Dennoch schafft es die Autorin, eine Diversität der Träume und die damit verbundenen Chancen für therapeutische Ansätze zu verdeutlichen. In dem Zusammenhang werden Methoden wie (Re-)Aktivierung, Neuinszenieren, LiveEntwickeln, Ambivalenzen explorieren kurz erklärt, um nur eine kleine Auswahl zu nennen.

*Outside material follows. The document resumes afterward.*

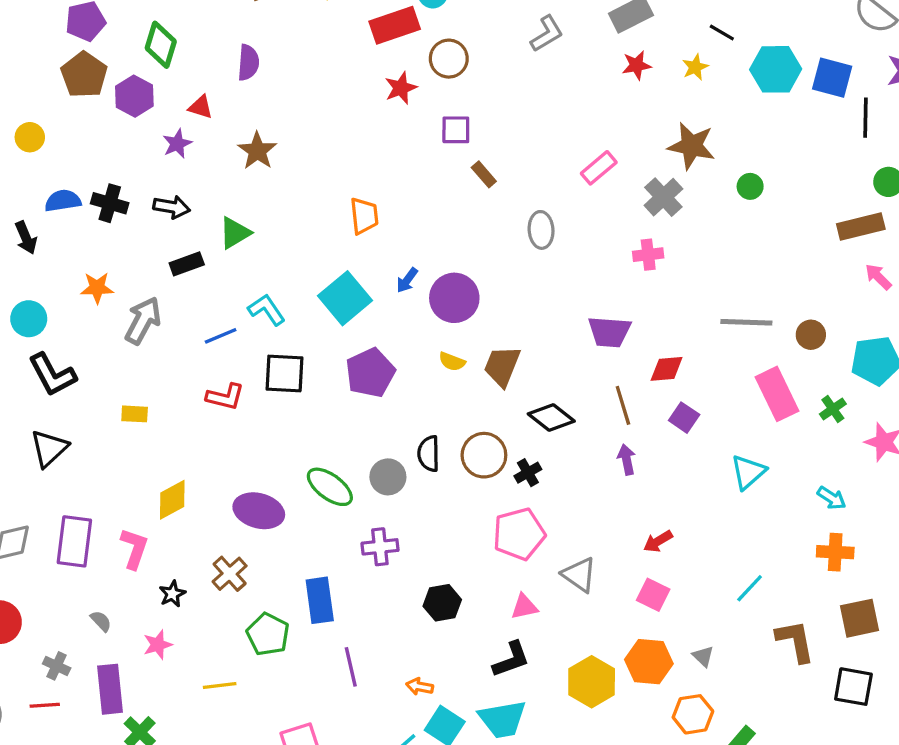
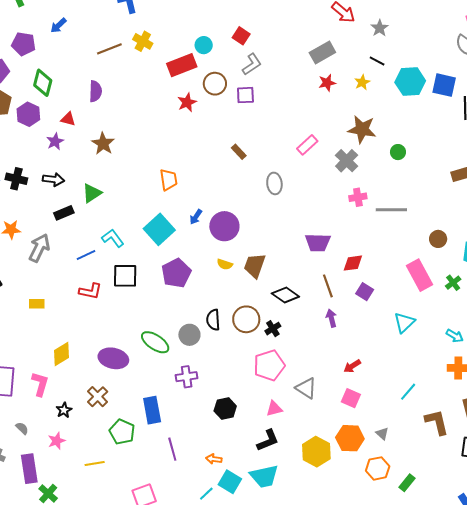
gray L-shape: (547, 34) -> (252, 64), moved
purple square: (456, 130) -> (245, 95), moved
pink cross: (648, 255) -> (358, 197), moved
gray line: (746, 322) -> (391, 210), moved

Gerade das macht dieses kleine Buch so lesenswert: A. Eck berührt und informiert in kurzweiliger Form über ein sehr spannendes Thema unseres sexuellen Selbst. Sie lädt zu einem wertschätzenden und kompetenten Umgang mit erotischen Fantasien in der systemischen Therapie ein und zeigt Chancen auf, wenn wir uns der Frage nähern: Wie frei sind wir im Umgang mit sexuellen Fantasien und wie frei wollen wir sein?

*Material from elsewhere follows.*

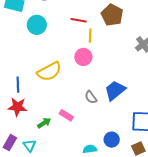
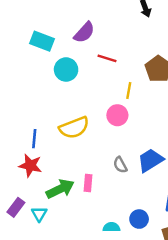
red line: (79, 20) -> (107, 58), moved
pink rectangle: (66, 115) -> (88, 183), turned 56
green arrow: (44, 123) -> (60, 189), size x1.6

(Mit freundlicher Genehmigung aus Kontext 2/2021

Eine Leseprobe zum Buch

Ein Text von Angelika Eck darüber, warum der Versuch, Intimität herzustellen, manchmal das Gegenteil bewirkt – in Psychologie Heute

Angelika Eck (2020): Sexuelle Fantasien in der Therapie. Göttingen (Vandenhoeck & Ruprecht)

101 Seiten, kt.
ISBN 978-3-525-40846-9
Preis: 12,00 €, z.Zt. 7,80 €.

Verlagsinformation:

Sollte man in der Therapie wirklich über sexuelle Fantasien sprechen? Wozu? Überall begegnen uns Vorstellungen von Sexualität, erst durch Bedeutungsaufladung wird Sex interessant oder auch problematisch. Seien es Schwierigkeiten im Zusammenhang mit sexuellen Funktionen, Pornokonsum, der Sexualpräferenz, Affären, Differenzen im sexuellen Begehren – individuelle und Paarkonflikte sind gekennzeichnet durch Bewertungen des Fantasielebens als »zu wenig«, »zu viel« oder »falsch«. Sexuelle Fantasien bieten einen sehr direkten Zugang zur Erotik der schöpferischen Person und damit der Person zu sich selbst. Mit ihnen können Konfliktbeschreibungen therapeutisch kontextualisiert und als Marker für einen Entwicklungsübergang der Person oder des Paares gerahmt werden. In der Therapie kann es gelingen, je nach Ausgangssituation Fantasien neu zu entwickeln, auf die darin enthaltenen sexuellen oder Grundbedürfnisse hin zu explorieren, sie als Teil des Selbst zu integrieren und möglicherweise so umzugestalten, dass sie zum neuen Systemzustand passend und nährend erlebt werden. In der Therapie thematisiert, bieten sexuelle Fantasien die Chance, sie als kreative Problemlösungsfigur für die Erotik und weit darüber hinaus einzusetzen.

Über die Autorin:

Dr. sc. hum. Angelika Eck, Psychologin, systemische Therapeutin (SG), systemische Paar- und Sexualtherapeutin, EFT-Therapeutin (ISEFT), klinische Sexologin (1. Durchgang sexocorporeller Ansatz), arbeitet in eigener Praxis in Karlsruhe mit den Schwerpunkten Paartherapie, Sexualtherapie und Supervision. Sie ist Mitglied in der Systemische Gesellschaft (SG) und der Deutschen Gesellschaft für Sexualforschung (DGfS). Als systemische Lehrtherapeutin ist sie Mitglied der IGST e.V. und gehört dem erweiterten Lehrtherapeutinnenteam des Helm Stierlin Instituts in Heidelberg an. Zu ihren Fachpublikationen zählt u. a. das Buch »Der erotische Raum –weibliche Sexualität in der Therapie« (2018). Neben Fachartikeln publiziert Angelika Eck in populären Medien regelmäßig zu Themen der Paar- und Sexualtherapie.